10
Rusya, Ukrayna ve ABD arasındaki gerilim, dünya genelinde endişeyi artırıyor.
Avrupa Birliği’nin zayıf ve kararsız tutumu, özellikle Almanya’nın pasifliği, kıtanın güvenlik politikalarındaki zaafları ortaya koyuyor.
Ukrayna’ya askeri koalisyon ve özel savunma şirketleri gönderme planları:
- Avrupa’nın birliğini zayıflatıyor
- Yeni bir savaşın ve nükleer bir felaketin kapısını aralıyor.
AVRUPA’NIN TEHLİKELİ YOLU
- Fransa ve Birleşik Krallık’ın müdahaleci politikaları, Avrupa’nın ortak güvenlik politikalarını zayıflatıyor.
- Kıtanın iç çatlakları derinleşiyor.
Uzmanlara göre:
- Bu adımlar, Avrupa’nın küresel güç olma iddiasını baltalıyor.
- ABD’nin baskısıyla hareket eden bir Avrupa görüntüsü, kıtanın bağımsızlık ve saygınlık iddiasını gölgede bırakıyor.
KONTROLSÜZ GÜÇ RİSKİ
Özel savunma şirketlerinin Ukrayna’ya gönderilmesi:
- Kontrolsüz ve hesap sorulamaz faaliyetlere zemin hazırlıyor.
- Bölgedeki krizi daha da derinleştirme ve uluslararası hukuku ihlal etme riskini artırıyor.
Uzmanlar:
- Bu adımlar, Avrupa’nın etik değerlerini de sorgulatır hale getiriyor.
ABD’NİN GÖLGESİNDE AVRUPA
Avrupa’nın:
- ABD çıkarları doğrultusunda hareket etmesi,
- Bir piyon gibi görünmesi, kıtanın bağımsızlık iddiasını zayıflatıyor.
Diplomasi yerine askeri müdahaleye öncelik verilmesi:
- Avrupa’nın güvenliğini ve iç barışını tehdit ediyor.
- Rusya ile NATO arasındaki gerilimi daha da tehlikeli bir boyuta taşıyor.
NÜKLEER ÇATIŞMA KAPIDA
En büyük tehlike:
- Askeri müdahale planlarının bir nükleer savaşı tetikleme riski taşıması.
Uzmanlar:
- Rusya’nın olası bir müdahaleye sert tepki göstereceğini ve bu hareketliliğin küresel çapta bir felaketin habercisi olabileceğini vurguluyor.
- Böyle bir senaryo:
- Milyonlarca insanın hayatını tehdit edebilir.

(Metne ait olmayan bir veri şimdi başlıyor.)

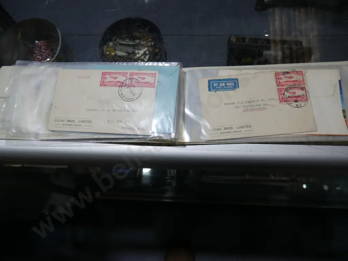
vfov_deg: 49.7
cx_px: 174
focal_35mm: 28
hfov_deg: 63.4
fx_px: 281
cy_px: 130
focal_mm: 14
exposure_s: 1/160
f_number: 4
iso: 200
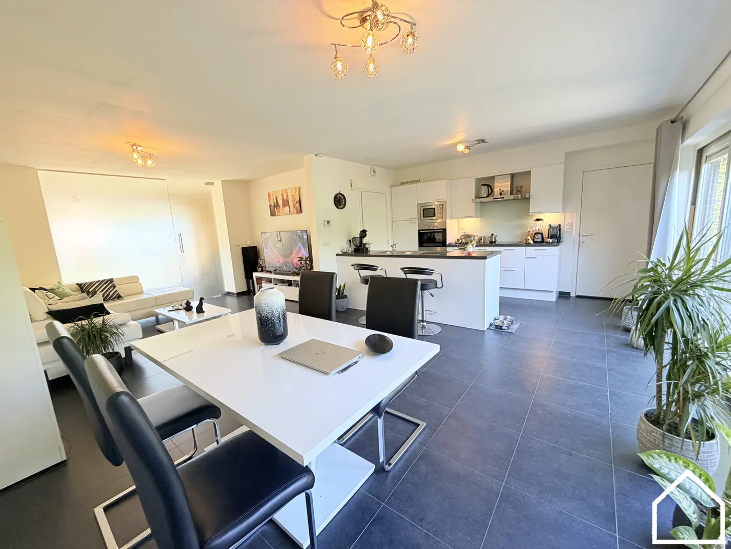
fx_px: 296
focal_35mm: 14
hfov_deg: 102.1
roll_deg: +3.6
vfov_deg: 85.7
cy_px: 274
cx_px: 366
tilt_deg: -8.9
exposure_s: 1/100
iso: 200
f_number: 2.2
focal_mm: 2.22
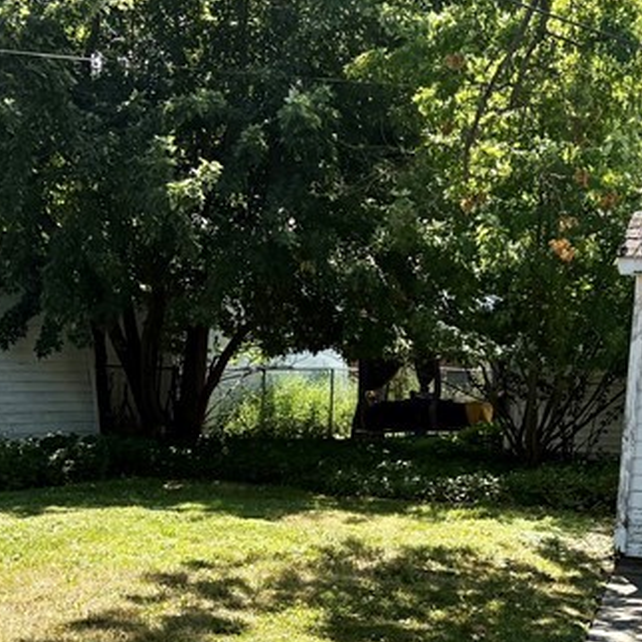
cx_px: 351
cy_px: 518
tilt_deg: -5.2
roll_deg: -0.9
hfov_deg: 23.7
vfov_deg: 23.3
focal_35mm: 73
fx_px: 1532
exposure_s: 1/1420
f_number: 1.6
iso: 64
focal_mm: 5.96
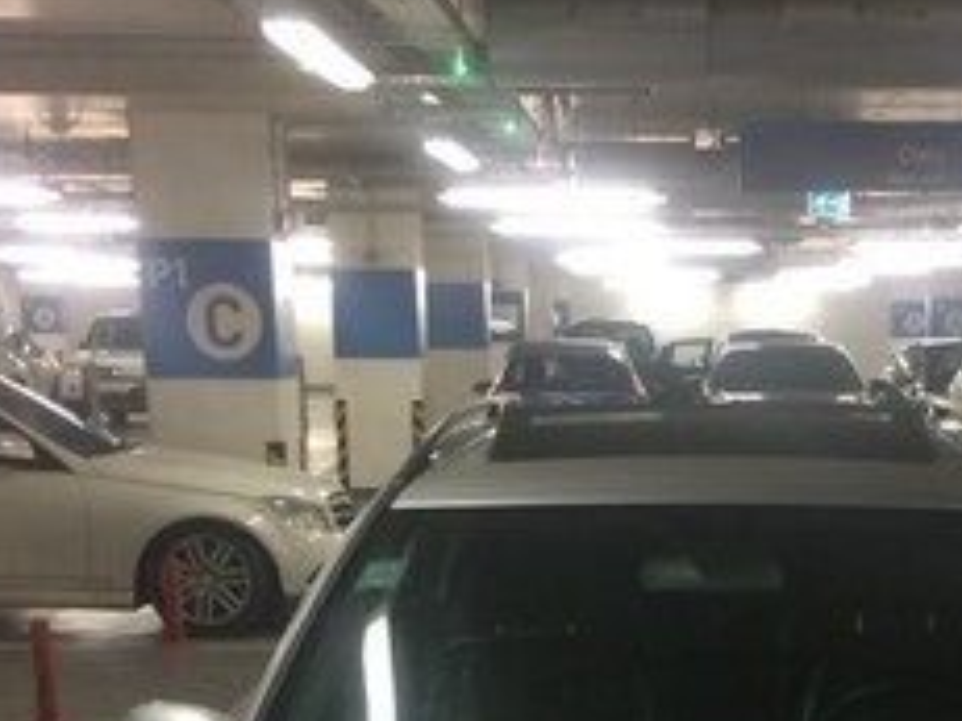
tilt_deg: -14.5
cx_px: 737
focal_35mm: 83
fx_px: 2305
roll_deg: -0.2
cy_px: 940
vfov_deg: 16.7
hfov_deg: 23.3
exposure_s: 1/33
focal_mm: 4.15
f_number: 2.2
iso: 80
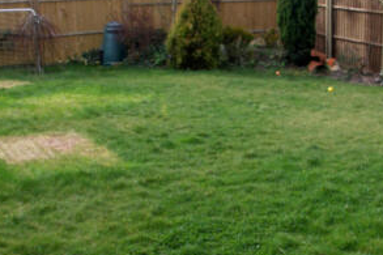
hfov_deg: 34.3
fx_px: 617
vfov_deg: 23.4
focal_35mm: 58
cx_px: 237
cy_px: 131
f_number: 4.5
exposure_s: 1/125
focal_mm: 7.2
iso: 50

- Onarılamaz yaralar açabilir.
BARIŞ İÇİN DİPLOMASİ ŞART
Uzmanlara göre:
- Ukrayna krizi: Savaşla değil, diplomasi yoluyla çözülmelidir.
- Avrupa’nın:
- ABD baskısından kurtulması,
- Bağımsız bir politika izlemesi ve barış için liderlik sergilemesi gerekiyor.
Aksi halde:
- Alınacak yanlış bir karar, hem Avrupa’nın hem de dünyanın geleceği için geri dönüşü olmayan sonuçlar doğurabilir.